Machine learning models are increasingly being used within software engineering for their predictions. Research shows that these models’ performance is increasing with new research. This thesis focuses on models for method name prediction, for which the goal is to have a model that can accurately predict method names. With this thesis, we could create a tool that can suggest method names to software developers, which would assist in improving the quality of the projects.

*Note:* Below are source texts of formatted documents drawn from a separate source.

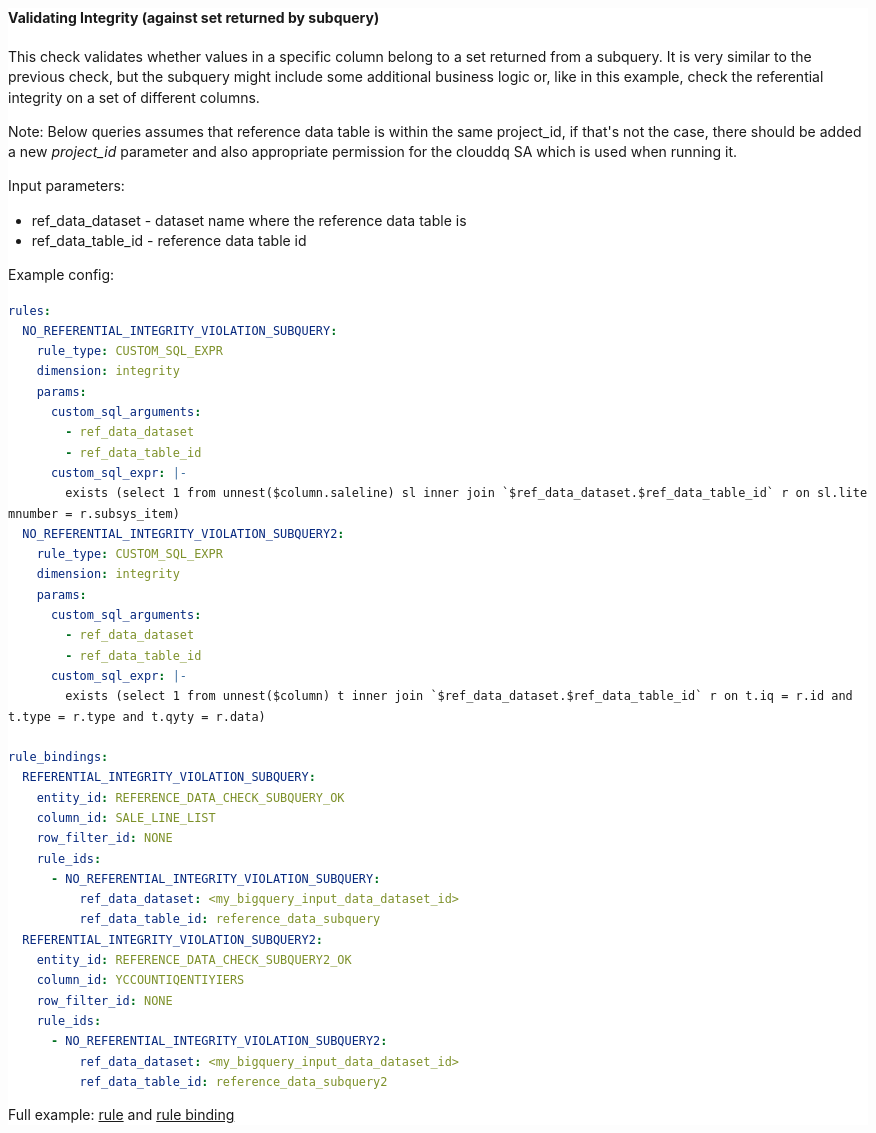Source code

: 
#### Validating Integrity (against set returned by subquery)
This check validates whether values in a specific column belong to a set returned from a subquery. It is very similar to the previous check, but the subquery might include some additional business logic or, like in this example, check the referential integrity on a set of different columns.

Note: Below queries assumes that reference data table is within the same project_id, if that's not the case, there should be added a new _project_id_ parameter and also appropriate permission for the clouddq SA which is used when running it.

Input parameters:
- ref_data_dataset - dataset name where the reference data table is
- ref_data_table_id - reference data table id

Example config:
```yaml
rules:
  NO_REFERENTIAL_INTEGRITY_VIOLATION_SUBQUERY:
    rule_type: CUSTOM_SQL_EXPR
    dimension: integrity
    params:
      custom_sql_arguments:
        - ref_data_dataset
        - ref_data_table_id
      custom_sql_expr: |-
        exists (select 1 from unnest($column.saleline) sl inner join `$ref_data_dataset.$ref_data_table_id` r on sl.litemnumber = r.subsys_item)
  NO_REFERENTIAL_INTEGRITY_VIOLATION_SUBQUERY2:
    rule_type: CUSTOM_SQL_EXPR
    dimension: integrity
    params:
      custom_sql_arguments:
        - ref_data_dataset
        - ref_data_table_id
      custom_sql_expr: |-
        exists (select 1 from unnest($column) t inner join `$ref_data_dataset.$ref_data_table_id` r on t.iq = r.id and t.type = r.type and t.qyty = r.data)

rule_bindings:
  REFERENTIAL_INTEGRITY_VIOLATION_SUBQUERY:
    entity_id: REFERENCE_DATA_CHECK_SUBQUERY_OK
    column_id: SALE_LINE_LIST
    row_filter_id: NONE
    rule_ids:
      - NO_REFERENTIAL_INTEGRITY_VIOLATION_SUBQUERY:
          ref_data_dataset: <my_bigquery_input_data_dataset_id>
          ref_data_table_id: reference_data_subquery
  REFERENTIAL_INTEGRITY_VIOLATION_SUBQUERY2:
    entity_id: REFERENCE_DATA_CHECK_SUBQUERY2_OK
    column_id: YCCOUNTIQENTIYIERS
    row_filter_id: NONE
    rule_ids:
      - NO_REFERENTIAL_INTEGRITY_VIOLATION_SUBQUERY2:
          ref_data_dataset: <my_bigquery_input_data_dataset_id>
          ref_data_table_id: reference_data_subquery2
```
Full example: [rule](/docs/examples/advanced_rules/integrity_subquery.yaml#81) and [rule binding](/docs/examples/advanced_rules/integrity_subquery.yaml#102)
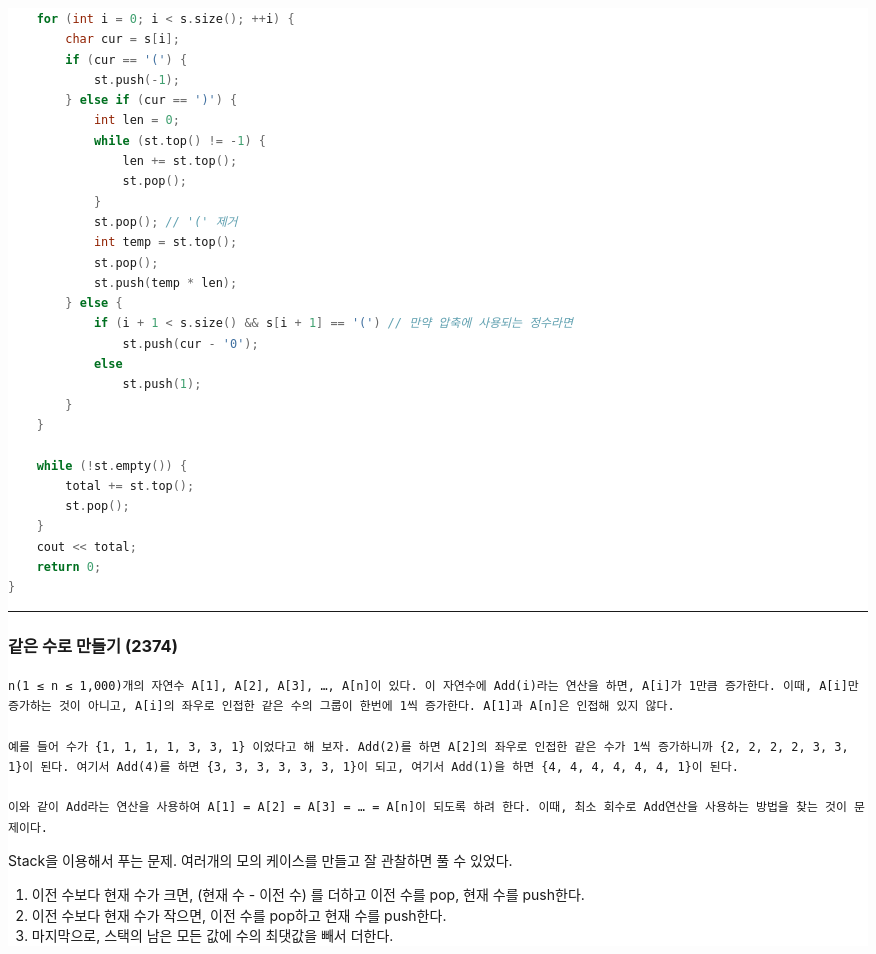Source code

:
 ```cpp
    for (int i = 0; i < s.size(); ++i) {
        char cur = s[i];
        if (cur == '(') {
            st.push(-1);
        } else if (cur == ')') {
            int len = 0;
            while (st.top() != -1) {
                len += st.top();
                st.pop();
            }
            st.pop(); // '(' 제거
            int temp = st.top();
            st.pop();
            st.push(temp * len);
        } else {
            if (i + 1 < s.size() && s[i + 1] == '(') // 만약 압축에 사용되는 정수라면
                st.push(cur - '0');
            else
                st.push(1);
        }
    }

    while (!st.empty()) {
        total += st.top();
        st.pop();
    }
    cout << total;
    return 0;
}
```



- - -


### 같은 수로 만들기 (2374)
```
n(1 ≤ n ≤ 1,000)개의 자연수 A[1], A[2], A[3], …, A[n]이 있다. 이 자연수에 Add(i)라는 연산을 하면, A[i]가 1만큼 증가한다. 이때, A[i]만 증가하는 것이 아니고, A[i]의 좌우로 인접한 같은 수의 그룹이 한번에 1씩 증가한다. A[1]과 A[n]은 인접해 있지 않다.

예를 들어 수가 {1, 1, 1, 1, 3, 3, 1} 이었다고 해 보자. Add(2)를 하면 A[2]의 좌우로 인접한 같은 수가 1씩 증가하니까 {2, 2, 2, 2, 3, 3, 1}이 된다. 여기서 Add(4)를 하면 {3, 3, 3, 3, 3, 3, 1}이 되고, 여기서 Add(1)을 하면 {4, 4, 4, 4, 4, 4, 1}이 된다.

이와 같이 Add라는 연산을 사용하여 A[1] = A[2] = A[3] = … = A[n]이 되도록 하려 한다. 이때, 최소 회수로 Add연산을 사용하는 방법을 찾는 것이 문제이다.
```

Stack을 이용해서 푸는 문제. 여러개의 모의 케이스를 만들고 잘 관찰하면 풀 수 있었다.
1. 이전 수보다 현재 수가 크면, (현재 수 - 이전 수) 를 더하고 이전 수를 pop, 현재 수를 push한다.
2. 이전 수보다 현재 수가 작으면, 이전 수를 pop하고 현재 수를 push한다.
3. 마지막으로, 스택의 남은 모든 값에 수의 최댓값을 빼서 더한다.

This research aims to get insight into the robustness vulnerabilities of a method name prediction model. We use a genetic search algorithm that looks for these robustness problems. The main question this thesis tries to answer is to what extent the performance metrics are affected by applying metamorphic transformations to the test set of a trained code2vec model. Besides this, this thesis also proposes an alternative metric called percentage MRR, which might better reflect the robustness of a model. The main idea behind this metric is that it penalizes the prediction certainty of a model instead of penalizing the prediction rank.
To answer this research question, a tool is created that runs a genetic algorithm applying these metamorphic transformations to a dataset that a trained model is then evaluating. With this tool, we conducted 22 genetic search experiments on primary metrics and combinations of metrics to see the trade-offs in the Pareto fronts. The guided search of applying metamorphic transformations on the test set results in an average performance decrease of around 19%. This thesis also compares this drop in performance to the performance decrease a random search algorithm would create. Notably, for every transformer added, the average decrease in performance becomes smaller, and there are transformations, e.g., the if-false-else transformation, that have a bigger effect than others. This thesis concludes that the trained model is not robust against metamorphic transformations and has a significant performance drop.